Rajasthan's Drug Control Department banned the oxytocin injection TOCIN after a sample failed quality and potency tests.
The ban is critical because oxytocin is used to manage childbirth and prevent postpartum hemorrhage. A failure in potency can lead to ineffective treatment during life-threatening deliveries, increasing the risk of maternal mortality.
Officials targeted TOCIN 5 ml injections manufactured by Jackson Laboratories Pvt Ltd. The department said the ban followed a quality test that revealed the samples contained insufficient oxytocin [1, 2]. Following the discovery, authorities seized 3,500 vials of the drug in the Kota district [1].
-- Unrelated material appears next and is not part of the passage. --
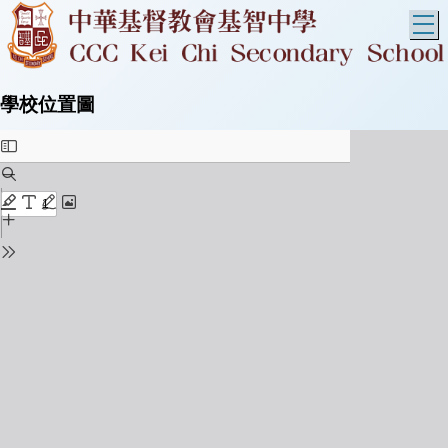
T
學校位置圖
The regulatory action comes amid reports of maternal deaths in Kota hospitals. Some reports indicate five deaths occurred [2], while other accounts specify that two women died during C-sections at New Medical College Hospital [3].
Despite the timing of the ban, the Drug Control Department said the drug was not directly linked to those deaths [1, 2]. The department said the seizure and ban were the result of the failed potency standards discovered during testing.
The oxytocin drug is a standard medical intervention used to induce labor or control bleeding after delivery. When the active ingredient is insufficient, the drug cannot perform its primary function, which may leave patients vulnerable during the most critical stages of childbirth.
“Rajasthan's Drug Control Department banned the oxytocin injection TOCIN after a sample failed quality and potency tests.”
This incident highlights the volatility of pharmaceutical quality control in regional Indian healthcare. While officials have decoupled the potency failure from the specific maternal deaths in Kota, the coincidence of sub-standard medication and patient fatalities underscores the danger of 'silent' potency failures, where a drug is present but chemically ineffective, potentially delaying life-saving interventions.